How China's AI startups are adapting to changed climate

China's AI startups face a tougher funding environment and stiff competition from the data-rich BATs. So how are they coping? FinanceAsia's conference tour yields a few clues.

Smaller companies looking to profit from artificial intelligence (AI) face an uphill struggle in China due to competition from the established big internet names and a more miserly funding environment, delegates at different conferences heard earlier this month in Hong Kong.

But there are coping strategies open to AI startups that could yet, in time, help them hit the big time, industry insiders said.

In a survey at the Asian Financial Forum (AFF) in Hong Kong, 31% of participants said bigger established players – the likes of Baidu, Alibaba, and Tencent (BAT) – were the number one threat to AI startups in China.

“Everyone is thinking about how to survive and thrive under such competition,” Bill Liu, founder of flexible screen maker Royole Corporation, said during one of the panel discussions. 

The BATs enjoy huge advantages when it comes to developing AI because of the huge amounts of data they collect and control through their various online platforms. This is because data forms the essential building blocks of AI training.

In contrast, AI startups have to do it differently. One alternative method is to pay third parties for their data; another is to hire people to complete multiple-choice tests online.

Jason Tu, founder of fintech firm MioTech, said his company uses both these methods; speaking at a second forum hosted by S&P Global Intelligence, he said they were relatively expensive but potentially effective ways for smaller companies to build up their AI research capabilities.

Getting funding for such endeavours is getting harder, nonetheless. According to data from research firm ITjuzi, there were 602 fundraising events in the Chinese AI sector in 2018 – down 20% on the previous year. 

Tu said he had sensed a hardening in investor attitudes in the second half of last year, with more of an emphasis on how and when AI startups would actually make money. 

For investors to focus on the potential commercialisation of AI products is only right and proper – this is business after all, not charity. But given the huge longer-term potential of AI technologies, some investor patience is also merited, speakers said.

“It is understandable,” Liu said, “but [they] also need to understand that we are still three to five years ahead of AI adoption and startups need time to grow.”


So how to square that circle?
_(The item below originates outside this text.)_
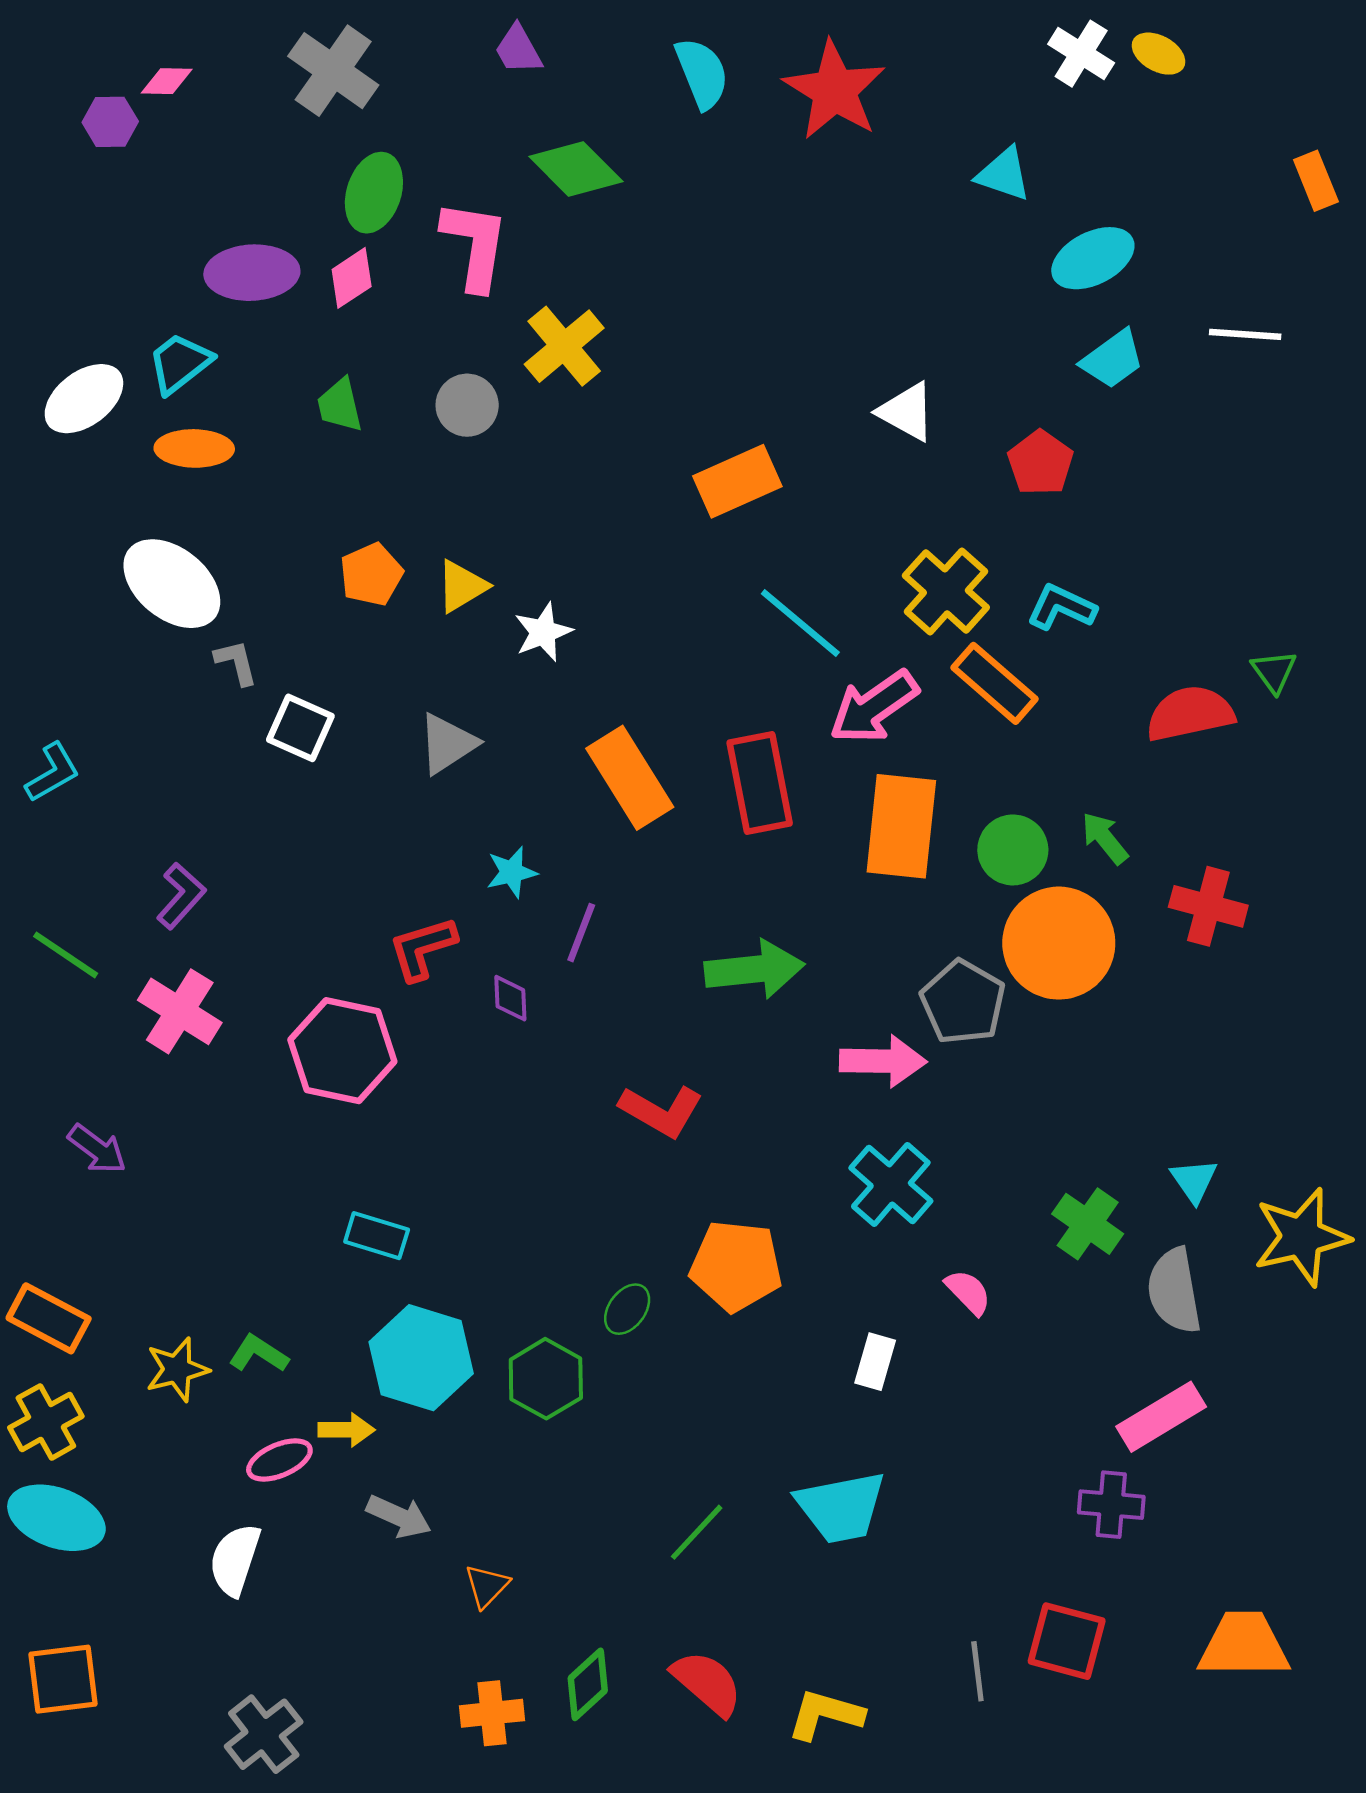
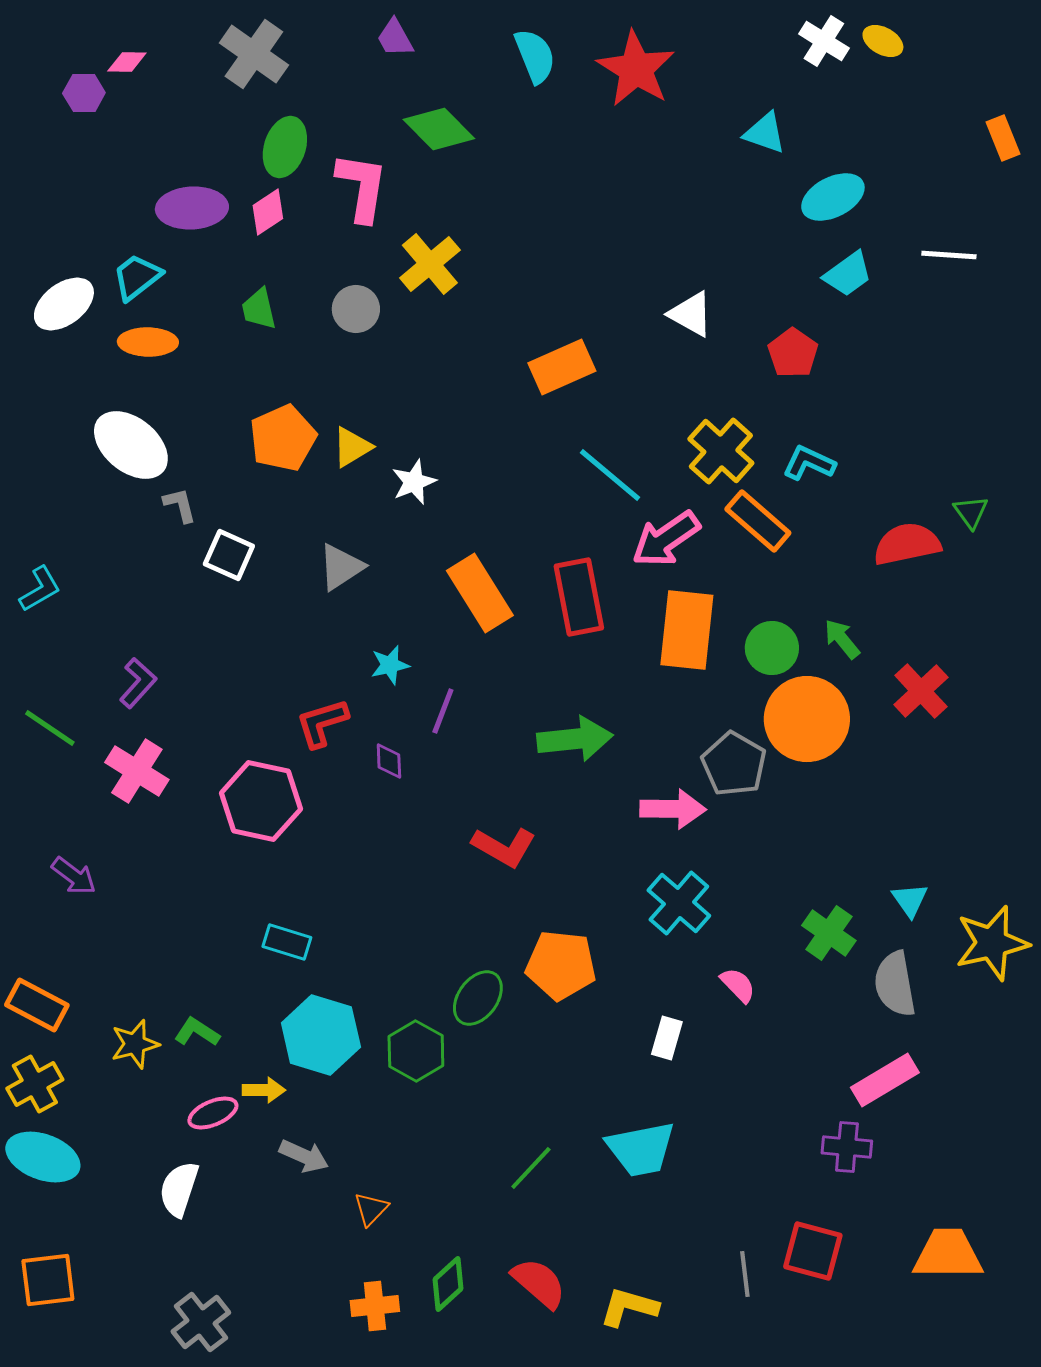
orange pentagon: (371, 574) -> (283, 438), size x1.4
red cross: (1208, 906) -> (921, 691), turned 32
green ellipse: (627, 1309) -> (478, 998), size x1.4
By focusing on what might have the best chances of triumphing eventually.

“Many startups are bound by the thinking [about] how to make fast money,” Max Yuan, founder of Xiaoi Robot Technology, said during one of the AFF panel discussions. “Startups need to have irreplaceable technology innovation so they can make money in the long term.” 

It follows that those AI-driven products that are hardest to replicate will most likely thrive and survive the longest, assuming they meet a clear need.

Finding that requisite X factor is the toughest nut to crack but Yu Cheng, a partner at Morningside Venture Capital, has some advice. 

In an interview with FinanceAsia on the sidelines of a third conference, he said AI startups needed to figure out the various possible applications for their products before looking to plough more money in. 

Having clear goals would help AI companies find their niche in the market, he said.

It might also help them to attract more funding.